__Work to be completed__. In one to three sentences, explain why, according to the sex advice text below, the fluid released during female ejaculation is often mistaken for urine.

== Text excerpt

Yes, you may feel the need to urinate because the penis has a way of poking the bladder. To prevent this, go to the bathroom right before sex; that will ease your mind about feeling like you have to pee in the middle of lovemaking. The other thing you should do [because it will help strengthen muscles down there and give you deeper orgasms] is Kegel exercise. You can do this anywhere while sitting at your desk or waiting in line. To do Kegels, isolate the muscle that controls the flow of urine, contract it, count to 10, then release. Start with a hundred of these a day, and build up to about 300.
Another possibility is that you are experiencing “female ejaculation” during sex. This happens when your husband hits your G-spot (a small gland on the upper wall of the vagina that feels spongy). This is good, because it will give you more intense orgasms. But for some women, stimulating the G-spot causes a clear fluid — females ejaculate — to be expelled from the Skene’s gland, also known as the urethral sponge. This can happen right before or during an orgasm. It’s not urine, but since it’s a fluid from the same vicinity, it’s often mistaken for it.
I can’t keep an erection with condom
When having sex, I’ll have a healthy erection and after some time, my erection gets weaker when using a condom. If I take the condom off, I’m able to regain a strong erection again. What is causing this and what can I do to fix this problem? I want to be able to please my wife as well as prevent pregnancy.
Try a different brand of condom. Some are thicker and less sensitive than others. Have a condom on during foreplay and get used to it. If you are losing your erection, just relax and allow your partner to help you out. It will most likely come back.
There is nothing physically wrong with you or your condom use. This may just be psychological. With a caring and understanding wife, your sexual exploits can last longer and actually be more interesting by repeatedly getting and losing an erection. Besides, there are many more ways to please your wife than with your penis.  Have you tried a blow-job on her recently? Have you taken time to ask her to tell you her trigger points or spent enough time with those spots? If not, please do so and get back to me.  
What does safe sex really mean; is it attainable?
 Ideally, safe sex means only having sex with someone who is not involved with other sex partners and who is not involved with hard drugs and who you’re absolutely, positively, 100 per cent sure has not had sex with anyone else before or in years.
In reality, although it may seem difficult to discover such individual or maintain such a relationship, it is absolutely possible.  Safe sex means not having sex until you trust a person as a life partner and eventually getting married.
Even better: if you intend getting married to anyone, it is good not to have sex until you and your partner are tested for every other forms of STDs and AIDS. And don’t have the AIDS test until you’ve been dating for a long time (because recent research has shown it can take years for the AIDS antibodies to show up). In the meantime, be as focused as you can and concentrate more on worthwhile ventures that will increase your life productivity level. Note that sexual need is not like water, food or air.
Actually it should be treated as an opportunity to experiment and have fun rather than as a hindrance to sexual expression, delaying intercourse can be very exciting.

====
== Listed entries

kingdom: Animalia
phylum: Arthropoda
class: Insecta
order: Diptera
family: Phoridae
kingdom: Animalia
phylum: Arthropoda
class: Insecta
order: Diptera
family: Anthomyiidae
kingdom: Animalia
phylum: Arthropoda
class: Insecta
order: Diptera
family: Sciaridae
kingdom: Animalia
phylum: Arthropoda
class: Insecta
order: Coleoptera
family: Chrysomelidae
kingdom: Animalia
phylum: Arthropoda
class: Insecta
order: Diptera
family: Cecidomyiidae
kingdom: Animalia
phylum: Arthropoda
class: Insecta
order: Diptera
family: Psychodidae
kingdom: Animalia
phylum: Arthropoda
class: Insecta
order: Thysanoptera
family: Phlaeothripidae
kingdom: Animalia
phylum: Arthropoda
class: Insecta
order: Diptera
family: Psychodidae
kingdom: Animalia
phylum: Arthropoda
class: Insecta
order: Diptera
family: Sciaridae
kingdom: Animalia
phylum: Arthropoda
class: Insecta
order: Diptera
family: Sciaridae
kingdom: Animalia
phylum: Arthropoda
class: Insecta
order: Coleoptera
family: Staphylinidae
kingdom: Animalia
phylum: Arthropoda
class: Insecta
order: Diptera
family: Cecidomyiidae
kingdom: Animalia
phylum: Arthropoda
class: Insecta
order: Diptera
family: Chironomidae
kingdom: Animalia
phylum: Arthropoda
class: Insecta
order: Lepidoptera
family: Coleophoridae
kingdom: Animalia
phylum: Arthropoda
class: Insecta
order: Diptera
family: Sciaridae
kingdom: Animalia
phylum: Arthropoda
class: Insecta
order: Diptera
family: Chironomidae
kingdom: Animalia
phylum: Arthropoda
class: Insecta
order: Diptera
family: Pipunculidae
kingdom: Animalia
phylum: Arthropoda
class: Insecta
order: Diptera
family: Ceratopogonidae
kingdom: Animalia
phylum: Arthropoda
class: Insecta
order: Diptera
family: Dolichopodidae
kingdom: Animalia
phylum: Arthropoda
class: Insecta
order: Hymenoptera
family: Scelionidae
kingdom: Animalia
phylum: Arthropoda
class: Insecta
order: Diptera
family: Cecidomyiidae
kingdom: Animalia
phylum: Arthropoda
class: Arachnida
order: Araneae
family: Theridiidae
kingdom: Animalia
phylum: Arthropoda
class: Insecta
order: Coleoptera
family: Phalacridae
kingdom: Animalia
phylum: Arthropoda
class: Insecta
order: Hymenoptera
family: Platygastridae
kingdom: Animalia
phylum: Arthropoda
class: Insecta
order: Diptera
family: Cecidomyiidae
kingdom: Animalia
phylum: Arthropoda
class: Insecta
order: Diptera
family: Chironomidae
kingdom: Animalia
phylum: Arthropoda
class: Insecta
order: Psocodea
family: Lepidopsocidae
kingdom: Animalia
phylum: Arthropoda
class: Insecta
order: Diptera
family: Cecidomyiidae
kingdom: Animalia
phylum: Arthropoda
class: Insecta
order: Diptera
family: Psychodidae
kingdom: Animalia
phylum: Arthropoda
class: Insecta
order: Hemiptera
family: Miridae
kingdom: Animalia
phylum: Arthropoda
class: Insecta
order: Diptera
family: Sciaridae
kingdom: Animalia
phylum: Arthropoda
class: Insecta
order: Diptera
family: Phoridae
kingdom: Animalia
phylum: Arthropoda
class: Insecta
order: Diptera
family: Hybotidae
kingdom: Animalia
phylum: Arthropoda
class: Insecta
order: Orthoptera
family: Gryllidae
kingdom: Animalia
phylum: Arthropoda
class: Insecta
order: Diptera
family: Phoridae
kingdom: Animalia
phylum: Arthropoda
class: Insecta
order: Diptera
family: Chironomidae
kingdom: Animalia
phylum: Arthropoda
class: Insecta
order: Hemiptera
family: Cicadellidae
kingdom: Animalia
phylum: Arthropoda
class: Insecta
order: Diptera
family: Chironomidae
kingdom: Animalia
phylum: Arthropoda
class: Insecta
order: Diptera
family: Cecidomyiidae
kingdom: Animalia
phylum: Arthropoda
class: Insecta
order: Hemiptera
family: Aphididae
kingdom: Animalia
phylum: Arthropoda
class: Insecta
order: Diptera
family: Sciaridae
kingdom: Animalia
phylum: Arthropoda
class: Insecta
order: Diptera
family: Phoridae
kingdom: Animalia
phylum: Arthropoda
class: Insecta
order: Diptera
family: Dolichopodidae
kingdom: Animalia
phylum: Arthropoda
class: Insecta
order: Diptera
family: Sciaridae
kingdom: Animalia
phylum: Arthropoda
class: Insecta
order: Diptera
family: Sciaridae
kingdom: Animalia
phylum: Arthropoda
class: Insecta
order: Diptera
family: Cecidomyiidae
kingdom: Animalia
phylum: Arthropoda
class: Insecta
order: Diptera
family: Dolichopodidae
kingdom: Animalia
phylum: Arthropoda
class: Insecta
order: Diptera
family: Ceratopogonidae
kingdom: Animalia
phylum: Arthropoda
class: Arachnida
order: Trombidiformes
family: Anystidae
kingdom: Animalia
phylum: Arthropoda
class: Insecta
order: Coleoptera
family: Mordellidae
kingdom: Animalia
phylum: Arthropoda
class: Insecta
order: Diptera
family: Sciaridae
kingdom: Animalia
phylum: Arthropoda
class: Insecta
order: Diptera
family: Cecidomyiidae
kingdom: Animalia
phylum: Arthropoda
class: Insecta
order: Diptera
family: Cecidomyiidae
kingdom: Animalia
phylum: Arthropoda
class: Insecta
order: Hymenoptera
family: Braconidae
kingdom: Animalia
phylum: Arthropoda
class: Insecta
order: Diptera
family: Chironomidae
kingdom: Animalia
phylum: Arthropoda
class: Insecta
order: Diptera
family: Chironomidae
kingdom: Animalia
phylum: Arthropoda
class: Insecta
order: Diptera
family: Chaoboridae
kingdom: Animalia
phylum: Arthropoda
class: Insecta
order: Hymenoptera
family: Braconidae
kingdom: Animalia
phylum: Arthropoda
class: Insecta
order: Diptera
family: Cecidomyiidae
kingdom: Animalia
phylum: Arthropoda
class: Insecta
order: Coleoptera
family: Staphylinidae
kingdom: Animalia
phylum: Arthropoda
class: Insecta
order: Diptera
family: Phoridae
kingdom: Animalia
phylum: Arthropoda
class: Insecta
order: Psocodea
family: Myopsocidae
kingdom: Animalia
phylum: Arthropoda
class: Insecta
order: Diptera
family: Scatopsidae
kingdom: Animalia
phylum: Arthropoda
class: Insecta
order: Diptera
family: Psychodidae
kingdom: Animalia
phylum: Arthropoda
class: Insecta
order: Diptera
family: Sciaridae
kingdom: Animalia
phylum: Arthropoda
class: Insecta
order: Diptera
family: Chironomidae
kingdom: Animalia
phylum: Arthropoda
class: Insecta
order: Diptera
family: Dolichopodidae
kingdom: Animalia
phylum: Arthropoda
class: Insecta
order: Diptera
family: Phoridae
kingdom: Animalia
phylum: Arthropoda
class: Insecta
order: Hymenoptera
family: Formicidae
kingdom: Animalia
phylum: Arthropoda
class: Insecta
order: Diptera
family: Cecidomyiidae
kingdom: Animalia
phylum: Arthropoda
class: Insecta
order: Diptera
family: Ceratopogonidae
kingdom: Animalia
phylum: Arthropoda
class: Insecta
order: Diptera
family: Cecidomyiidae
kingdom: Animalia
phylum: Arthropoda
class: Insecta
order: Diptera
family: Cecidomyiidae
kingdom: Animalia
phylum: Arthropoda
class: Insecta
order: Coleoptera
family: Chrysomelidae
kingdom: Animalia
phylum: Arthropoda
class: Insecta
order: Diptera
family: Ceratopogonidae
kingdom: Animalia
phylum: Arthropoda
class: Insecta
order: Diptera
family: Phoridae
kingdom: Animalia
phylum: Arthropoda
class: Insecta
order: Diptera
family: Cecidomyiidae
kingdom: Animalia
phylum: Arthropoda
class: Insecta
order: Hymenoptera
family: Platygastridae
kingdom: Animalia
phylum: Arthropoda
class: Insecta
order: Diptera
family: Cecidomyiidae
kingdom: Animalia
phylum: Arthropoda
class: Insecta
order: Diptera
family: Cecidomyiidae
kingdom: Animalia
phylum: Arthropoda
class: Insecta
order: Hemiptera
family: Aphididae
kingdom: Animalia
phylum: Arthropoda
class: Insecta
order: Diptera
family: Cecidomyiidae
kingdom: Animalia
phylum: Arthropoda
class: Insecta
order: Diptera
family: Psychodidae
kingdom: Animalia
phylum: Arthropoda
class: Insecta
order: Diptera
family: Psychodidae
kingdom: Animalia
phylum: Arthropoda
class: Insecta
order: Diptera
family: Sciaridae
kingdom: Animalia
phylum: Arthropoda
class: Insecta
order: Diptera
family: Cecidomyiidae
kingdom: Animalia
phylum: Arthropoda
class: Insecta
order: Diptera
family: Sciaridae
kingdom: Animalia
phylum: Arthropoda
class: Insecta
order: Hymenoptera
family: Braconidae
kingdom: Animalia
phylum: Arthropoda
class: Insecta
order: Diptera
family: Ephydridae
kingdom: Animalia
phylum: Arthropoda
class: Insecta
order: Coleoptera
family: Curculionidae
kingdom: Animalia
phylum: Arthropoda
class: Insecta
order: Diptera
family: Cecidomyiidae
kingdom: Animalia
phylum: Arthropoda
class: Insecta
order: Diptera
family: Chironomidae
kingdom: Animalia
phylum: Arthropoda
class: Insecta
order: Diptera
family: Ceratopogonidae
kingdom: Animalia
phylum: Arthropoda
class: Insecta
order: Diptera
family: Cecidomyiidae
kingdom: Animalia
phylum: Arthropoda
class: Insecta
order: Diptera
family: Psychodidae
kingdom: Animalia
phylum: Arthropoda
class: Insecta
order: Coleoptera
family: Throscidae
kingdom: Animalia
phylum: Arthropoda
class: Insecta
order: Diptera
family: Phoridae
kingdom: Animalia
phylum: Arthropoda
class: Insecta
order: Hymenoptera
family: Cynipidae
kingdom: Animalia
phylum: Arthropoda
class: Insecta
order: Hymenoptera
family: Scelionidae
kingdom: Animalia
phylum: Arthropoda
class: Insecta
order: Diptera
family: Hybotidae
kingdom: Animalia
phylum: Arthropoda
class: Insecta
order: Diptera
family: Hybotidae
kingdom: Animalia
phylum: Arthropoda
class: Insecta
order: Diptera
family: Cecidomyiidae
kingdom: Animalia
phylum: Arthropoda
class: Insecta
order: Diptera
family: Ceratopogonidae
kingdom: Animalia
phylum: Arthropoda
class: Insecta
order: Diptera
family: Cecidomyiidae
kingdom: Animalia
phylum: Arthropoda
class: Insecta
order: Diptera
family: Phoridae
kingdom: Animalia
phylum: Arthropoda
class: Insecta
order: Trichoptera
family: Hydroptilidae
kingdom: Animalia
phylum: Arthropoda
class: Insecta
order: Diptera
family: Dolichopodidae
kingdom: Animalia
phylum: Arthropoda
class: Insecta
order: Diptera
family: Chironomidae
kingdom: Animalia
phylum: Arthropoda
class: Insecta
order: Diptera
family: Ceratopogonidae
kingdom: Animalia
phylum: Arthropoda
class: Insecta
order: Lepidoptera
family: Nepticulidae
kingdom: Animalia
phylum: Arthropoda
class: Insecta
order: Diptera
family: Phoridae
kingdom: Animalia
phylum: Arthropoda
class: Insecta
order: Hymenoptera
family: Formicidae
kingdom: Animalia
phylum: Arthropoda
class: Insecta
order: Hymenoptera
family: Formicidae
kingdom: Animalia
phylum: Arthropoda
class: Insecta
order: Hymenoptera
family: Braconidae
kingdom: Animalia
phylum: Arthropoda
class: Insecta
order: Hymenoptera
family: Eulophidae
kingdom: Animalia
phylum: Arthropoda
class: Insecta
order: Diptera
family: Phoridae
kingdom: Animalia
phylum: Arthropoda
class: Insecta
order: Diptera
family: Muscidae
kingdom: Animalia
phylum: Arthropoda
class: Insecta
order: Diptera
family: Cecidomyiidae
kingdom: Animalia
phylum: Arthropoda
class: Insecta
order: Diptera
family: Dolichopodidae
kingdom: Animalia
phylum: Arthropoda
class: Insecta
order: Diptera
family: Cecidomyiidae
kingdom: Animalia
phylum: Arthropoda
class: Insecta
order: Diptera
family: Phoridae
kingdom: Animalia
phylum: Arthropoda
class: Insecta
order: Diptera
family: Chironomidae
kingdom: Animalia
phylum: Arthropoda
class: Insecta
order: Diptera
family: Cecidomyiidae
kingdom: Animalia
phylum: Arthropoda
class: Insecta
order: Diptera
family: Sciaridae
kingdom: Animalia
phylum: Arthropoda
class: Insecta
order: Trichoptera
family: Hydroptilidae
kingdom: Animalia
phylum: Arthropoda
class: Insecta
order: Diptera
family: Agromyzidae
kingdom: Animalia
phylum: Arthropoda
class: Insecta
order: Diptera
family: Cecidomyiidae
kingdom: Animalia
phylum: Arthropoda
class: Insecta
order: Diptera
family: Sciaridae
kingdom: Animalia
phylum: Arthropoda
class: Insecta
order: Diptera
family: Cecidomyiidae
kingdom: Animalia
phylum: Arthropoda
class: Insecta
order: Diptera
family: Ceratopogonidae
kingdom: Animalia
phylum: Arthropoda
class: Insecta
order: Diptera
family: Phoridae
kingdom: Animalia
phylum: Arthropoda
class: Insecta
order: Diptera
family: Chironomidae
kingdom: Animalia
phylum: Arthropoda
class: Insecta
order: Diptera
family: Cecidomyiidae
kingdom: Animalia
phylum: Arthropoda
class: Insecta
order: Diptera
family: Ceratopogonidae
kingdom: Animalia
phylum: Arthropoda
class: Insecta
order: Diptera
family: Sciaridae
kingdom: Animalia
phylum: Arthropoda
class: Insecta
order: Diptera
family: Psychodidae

====

__Exercise response__. The fluid is expelled from the Skene's gland, also called the urethral sponge, which is in the same vicinity as the source of urine. It is not urine, but its location leads people to mistake it for urine.